What you will do: Take from the entries below the stretch from the line with "left hip: (226, 259)" through the line with "nose: (91, 82)", and return it exactly, leaving the pictures out.
▼
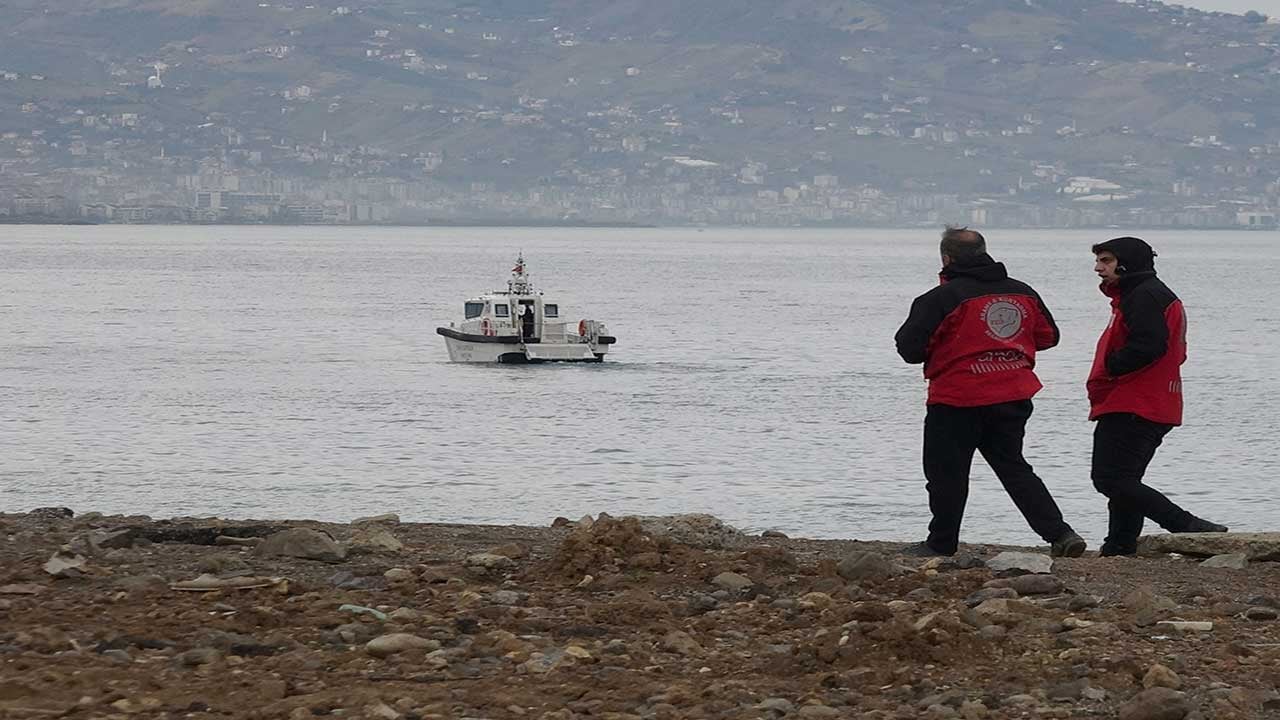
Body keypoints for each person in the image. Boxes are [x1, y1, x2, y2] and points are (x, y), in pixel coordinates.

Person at [895, 226, 1086, 558]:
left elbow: (910, 349)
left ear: (946, 258)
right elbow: (1048, 336)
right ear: (984, 252)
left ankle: (941, 542)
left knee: (947, 473)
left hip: (957, 398)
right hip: (1013, 394)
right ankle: (1060, 533)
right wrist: (1006, 348)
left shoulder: (940, 299)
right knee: (1013, 467)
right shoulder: (1023, 292)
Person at [1088, 237, 1227, 556]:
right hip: (1149, 400)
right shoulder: (1145, 294)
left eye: (1106, 261)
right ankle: (1120, 544)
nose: (1098, 268)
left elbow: (1149, 345)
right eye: (1098, 261)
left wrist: (1112, 366)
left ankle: (1186, 525)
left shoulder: (1144, 295)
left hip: (1135, 400)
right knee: (1126, 479)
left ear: (1126, 263)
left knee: (1109, 478)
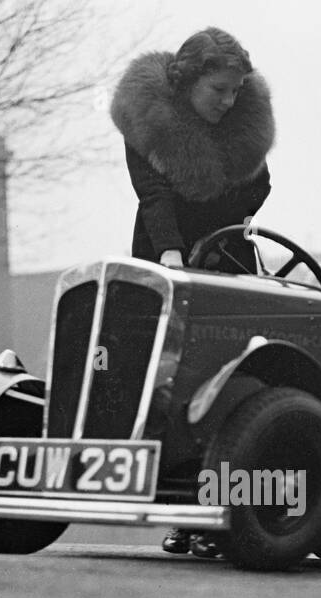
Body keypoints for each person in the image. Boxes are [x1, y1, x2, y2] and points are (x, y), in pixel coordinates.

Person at [111, 27, 275, 556]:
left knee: (230, 386)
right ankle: (183, 513)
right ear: (186, 83)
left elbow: (259, 186)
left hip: (226, 259)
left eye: (235, 91)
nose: (229, 102)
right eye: (217, 91)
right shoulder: (148, 124)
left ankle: (223, 516)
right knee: (169, 384)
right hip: (167, 257)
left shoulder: (243, 128)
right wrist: (174, 258)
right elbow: (155, 196)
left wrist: (218, 238)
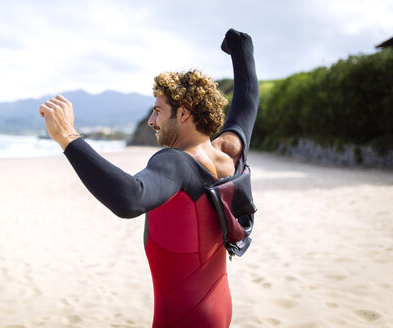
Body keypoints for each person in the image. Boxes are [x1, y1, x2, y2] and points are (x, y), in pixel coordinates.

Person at [39, 28, 258, 328]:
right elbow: (246, 104)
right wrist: (241, 49)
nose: (153, 121)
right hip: (219, 308)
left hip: (182, 319)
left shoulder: (175, 163)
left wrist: (67, 137)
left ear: (183, 113)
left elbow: (129, 198)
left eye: (158, 111)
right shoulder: (228, 153)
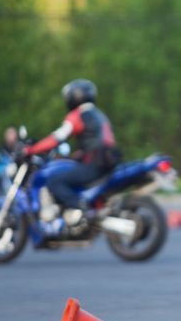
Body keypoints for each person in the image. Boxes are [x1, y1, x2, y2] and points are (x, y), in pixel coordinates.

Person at [21, 79, 121, 231]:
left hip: (95, 164)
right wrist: (78, 155)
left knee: (54, 181)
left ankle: (82, 208)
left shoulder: (78, 115)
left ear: (75, 96)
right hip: (108, 162)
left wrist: (31, 149)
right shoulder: (99, 114)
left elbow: (57, 137)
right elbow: (98, 141)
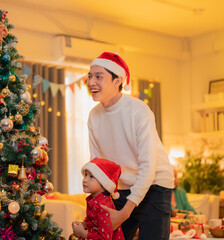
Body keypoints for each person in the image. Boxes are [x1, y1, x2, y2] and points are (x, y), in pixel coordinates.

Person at [87, 52, 174, 240]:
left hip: (154, 186)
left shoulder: (138, 111)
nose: (91, 82)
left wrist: (125, 212)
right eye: (90, 76)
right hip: (121, 188)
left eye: (99, 77)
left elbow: (148, 167)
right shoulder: (94, 116)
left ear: (117, 80)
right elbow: (98, 165)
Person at [71, 157, 124, 240]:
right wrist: (83, 224)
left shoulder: (102, 206)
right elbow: (93, 221)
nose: (85, 180)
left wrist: (83, 233)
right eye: (85, 175)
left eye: (91, 177)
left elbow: (104, 237)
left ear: (104, 184)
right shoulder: (93, 200)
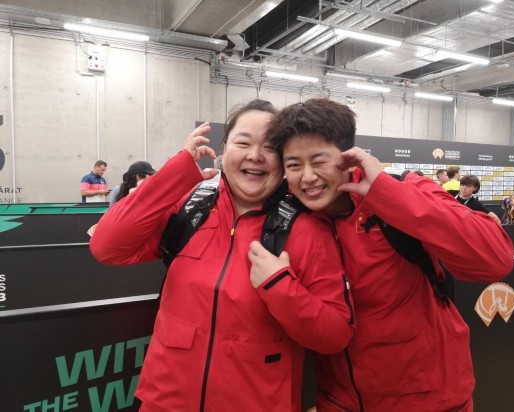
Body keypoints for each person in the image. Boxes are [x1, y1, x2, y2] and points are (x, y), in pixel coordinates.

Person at [89, 99, 354, 411]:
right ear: (224, 148)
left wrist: (280, 287)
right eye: (243, 142)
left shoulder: (305, 229)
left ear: (282, 161)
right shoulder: (190, 208)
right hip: (166, 400)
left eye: (270, 147)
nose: (255, 155)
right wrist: (177, 172)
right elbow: (107, 246)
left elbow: (335, 335)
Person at [264, 98, 514, 412]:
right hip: (339, 401)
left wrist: (386, 195)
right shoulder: (288, 218)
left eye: (319, 161)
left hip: (431, 401)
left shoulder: (404, 189)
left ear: (348, 158)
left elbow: (495, 259)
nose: (308, 177)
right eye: (294, 165)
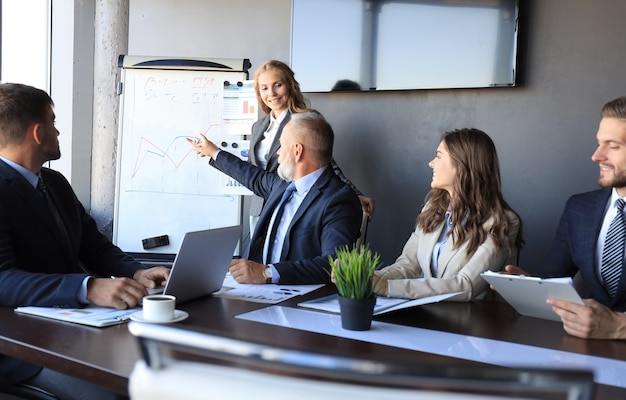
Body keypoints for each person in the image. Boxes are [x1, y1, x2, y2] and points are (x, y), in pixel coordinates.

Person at [0, 82, 170, 400]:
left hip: (75, 329)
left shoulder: (56, 184)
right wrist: (88, 287)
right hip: (21, 347)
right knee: (119, 399)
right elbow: (2, 279)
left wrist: (135, 270)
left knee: (156, 374)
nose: (58, 129)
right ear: (37, 132)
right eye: (52, 120)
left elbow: (96, 247)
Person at [190, 110, 362, 285]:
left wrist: (267, 273)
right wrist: (213, 152)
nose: (278, 152)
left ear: (297, 151)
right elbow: (252, 176)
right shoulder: (282, 185)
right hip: (252, 292)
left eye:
▲
Problem solution:
left hip: (226, 259)
left eye: (235, 91)
nose: (229, 102)
right eye: (217, 91)
right shoulder: (148, 124)
left ankle: (223, 516)
right knee: (169, 384)
right hip: (167, 257)
left shoulder: (243, 128)
right wrist: (174, 258)
right elbow: (155, 196)
left wrist: (218, 238)
Body keypoints for each person in the image. Boxes are [x1, y1, x2, y2] and points are (x, y), in pixel coordinates.

Person at [39, 28, 258, 328]:
right elbow: (246, 104)
right wrist: (241, 49)
nose: (153, 121)
right hip: (219, 308)
left hip: (182, 319)
left shoulder: (175, 163)
left wrist: (67, 137)
left ear: (183, 113)
left elbow: (129, 198)
left eye: (158, 111)
right shoulder: (228, 153)
Body keypoints for each person in the image. Boxes are [x1, y1, x2, y2] and points are (x, y), in pixel coordinates.

Person at [21, 79, 121, 231]:
left hip: (95, 164)
right wrist: (78, 155)
left knee: (54, 181)
left ankle: (82, 208)
left shoulder: (78, 115)
left ear: (75, 96)
right hip: (108, 162)
left wrist: (31, 149)
right shoulder: (99, 114)
left elbow: (57, 137)
right elbow: (98, 141)
Body keypoints for each person in the image. Boxes are [x1, y1, x2, y2] and points are (x, y), in pixel coordinates.

Person at [87, 52, 174, 240]:
left hip: (154, 186)
left shoulder: (138, 111)
nose: (91, 82)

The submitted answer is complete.